ABSTRACT
Clues from human movement disorders have long suggested that the neurotransmitter dopamine plays a key role in motor control, but how the endogenous dopaminergic system regulates movement is unknown. Here we show dynamic dopaminergic signaling over seconds-long timescales controls movement timing in mice. Animals were trained to initiate licking after a self-timed interval following a start-timing cue. The movement time was variable from trial-to-trial, as expected from previous studies. Surprisingly, dopaminergic signals ramped-up over seconds between the start-timing cue and the self-timed movement, with variable dynamics that predicted the movement time on single trials. Steeply rising signals preceded early lick-initiation, whereas slowly rising signals preceded later initiation. Higher baseline signals also predicted earlier self-timed movements. Optogenetic activation of dopamine neurons during self-timing did not trigger immediate movements, but rather caused systematic early-shifting of movement initiation, whereas inhibition caused late-shifting, as if modulating the probability of movement. Consistent with this view, the dynamics of the endogenous dopaminergic signals quantitatively predicted the moment-by-moment probability of movement initiation on single trials. These results reveal a causal role for dynamic dopaminergic signaling unfolding over seconds in modulating the decision of when to move.

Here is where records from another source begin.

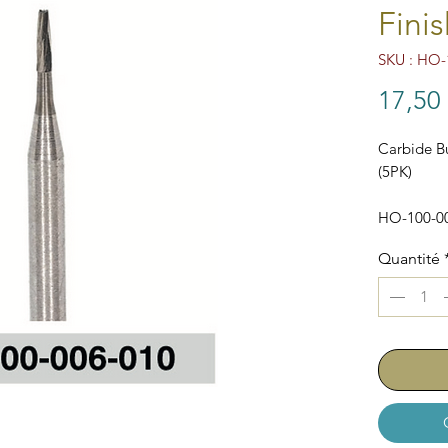
Fini
SKU : HO-
17,50
Carbide B
(5PK)
HO-100-0
Quantité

Competing Interest Statement
J.A.A. is a co-founder of OptogeniX, which produces the tapered optical fibers used in some experiments.
Footnotes
Substantive new analyses have been added, leading to an expanded conclusion that dopaminergic activity influences the moment-to-moment probability of movement onset. These include new probabilistic models in Gen.jl as well as a new probabilistic movement state decoding model.